データセットのレコード =>
■ ■ ■ ■
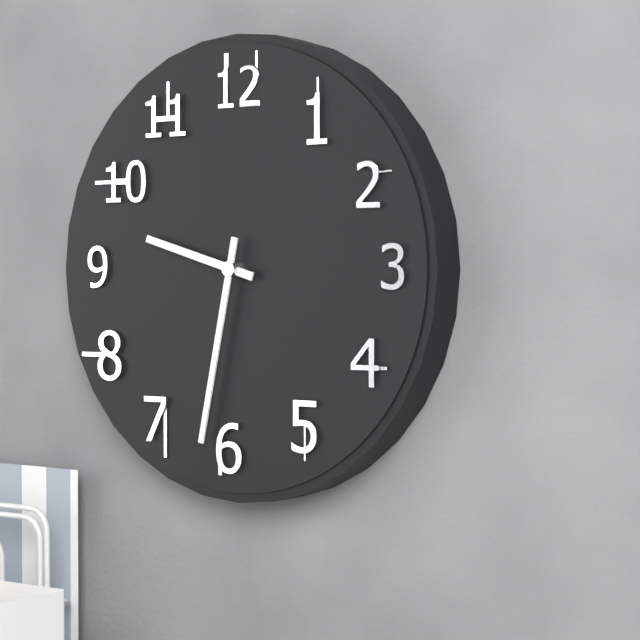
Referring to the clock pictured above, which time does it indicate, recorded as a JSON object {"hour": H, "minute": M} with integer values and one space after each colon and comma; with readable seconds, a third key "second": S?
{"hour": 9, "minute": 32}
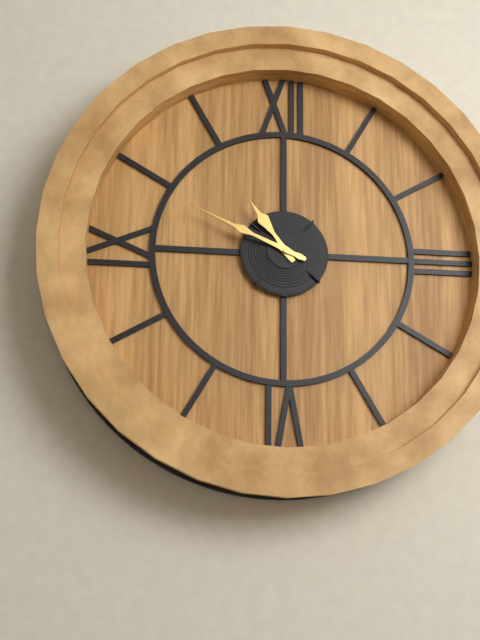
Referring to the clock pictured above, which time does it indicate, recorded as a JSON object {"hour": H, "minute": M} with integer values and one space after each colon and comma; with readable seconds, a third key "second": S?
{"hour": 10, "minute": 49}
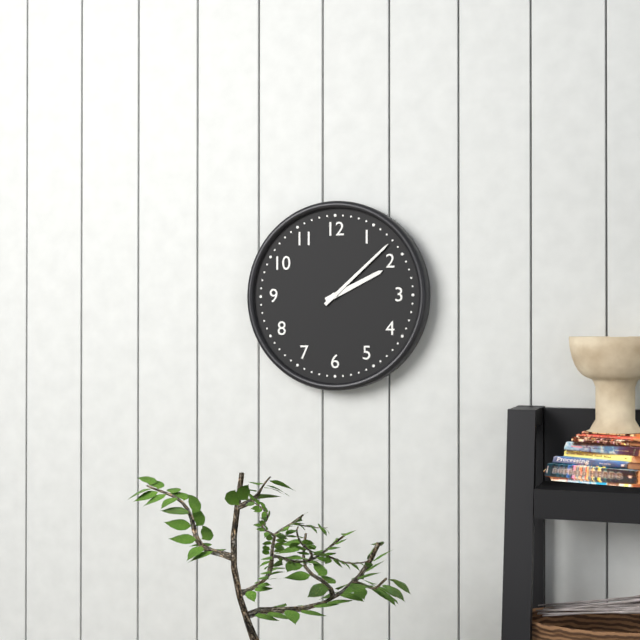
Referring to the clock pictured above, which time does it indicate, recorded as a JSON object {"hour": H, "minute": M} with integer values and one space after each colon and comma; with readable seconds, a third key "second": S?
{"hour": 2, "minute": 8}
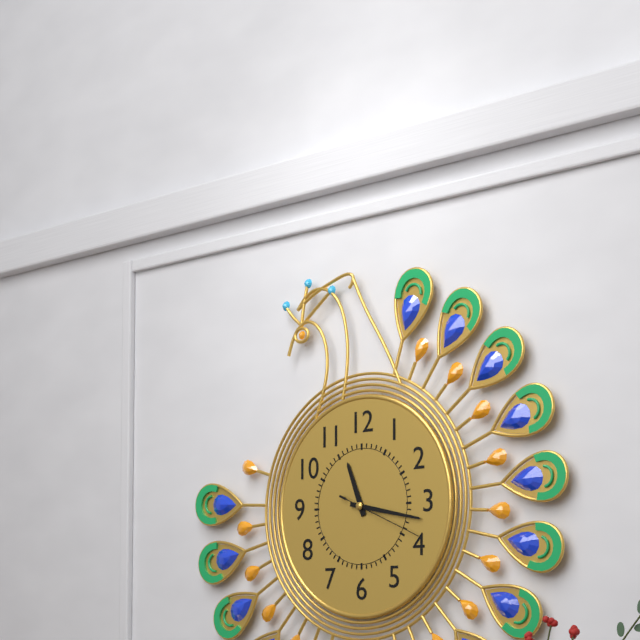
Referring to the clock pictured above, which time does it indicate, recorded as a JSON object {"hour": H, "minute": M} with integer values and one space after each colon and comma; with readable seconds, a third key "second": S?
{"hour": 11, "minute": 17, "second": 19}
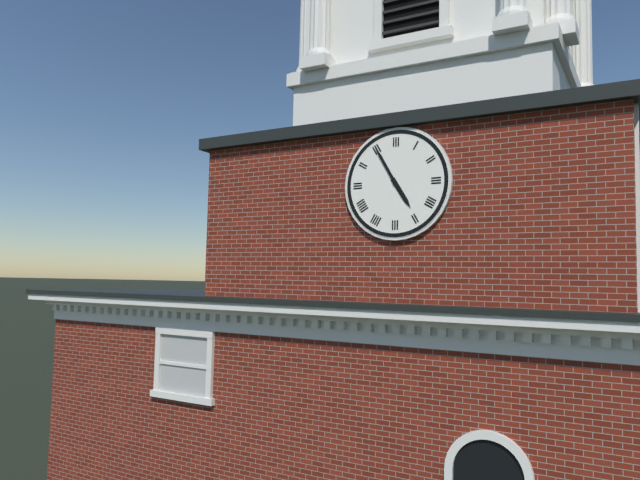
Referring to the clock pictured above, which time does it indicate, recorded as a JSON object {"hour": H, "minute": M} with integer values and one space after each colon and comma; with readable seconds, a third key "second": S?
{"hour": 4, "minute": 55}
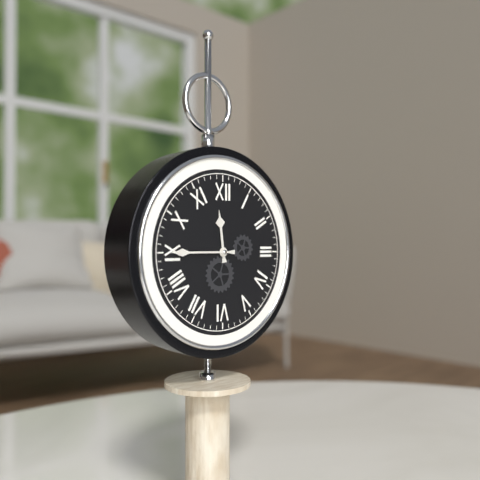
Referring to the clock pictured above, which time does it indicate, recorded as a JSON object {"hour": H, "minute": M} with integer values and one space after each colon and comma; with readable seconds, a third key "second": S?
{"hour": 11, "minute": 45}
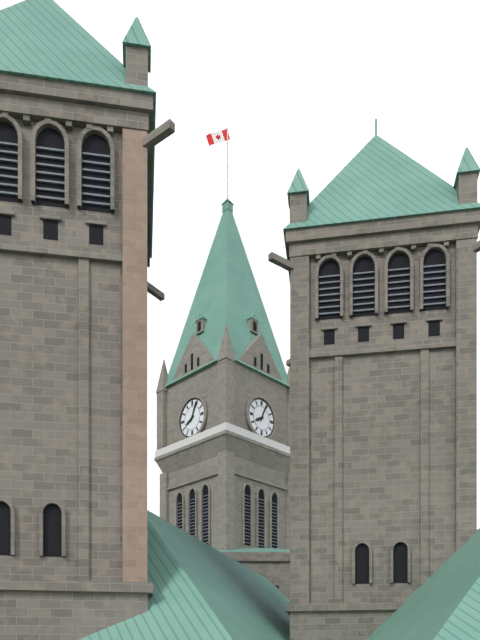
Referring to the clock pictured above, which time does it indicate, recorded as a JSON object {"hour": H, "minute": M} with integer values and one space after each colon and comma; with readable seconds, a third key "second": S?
■ ■ ■ ■
問題文 => 上記のレコードをすべて、一字一句変えずに複製せよ。画像は出力に含めないこと。

作業結果 =>
Referring to the clock pictured above, which time does it indicate, recorded as a JSON object {"hour": H, "minute": M} with integer values and one space after each colon and comma; with readable seconds, a third key "second": S?
{"hour": 9, "minute": 32}
Referring to the clock pictured above, which time does it indicate, recorded as a JSON object {"hour": H, "minute": M} with integer values and one space after each colon and comma; with readable seconds, a third key "second": S?
{"hour": 10, "minute": 49}
Referring to the clock pictured above, which time does it indicate, recorded as a JSON object {"hour": H, "minute": M} with integer values and one space after each colon and comma; with readable seconds, a third key "second": S?
{"hour": 2, "minute": 8}
Referring to the clock pictured above, which time does it indicate, recorded as a JSON object {"hour": H, "minute": M} with integer values and one space after each colon and comma; with readable seconds, a third key "second": S?
{"hour": 11, "minute": 17, "second": 19}
Referring to the clock pictured above, which time does it indicate, recorded as a JSON object {"hour": H, "minute": M} with integer values and one space after each colon and comma; with readable seconds, a third key "second": S?
{"hour": 4, "minute": 55}
Referring to the clock pictured above, which time does it indicate, recorded as a JSON object {"hour": H, "minute": M} with integer values and one space after each colon and comma; with readable seconds, a third key "second": S?
{"hour": 11, "minute": 45}
Referring to the clock pictured above, which time does it indicate, recorded as a JSON object {"hour": H, "minute": M} with integer values and one space after each colon and comma; with readable seconds, a third key "second": S?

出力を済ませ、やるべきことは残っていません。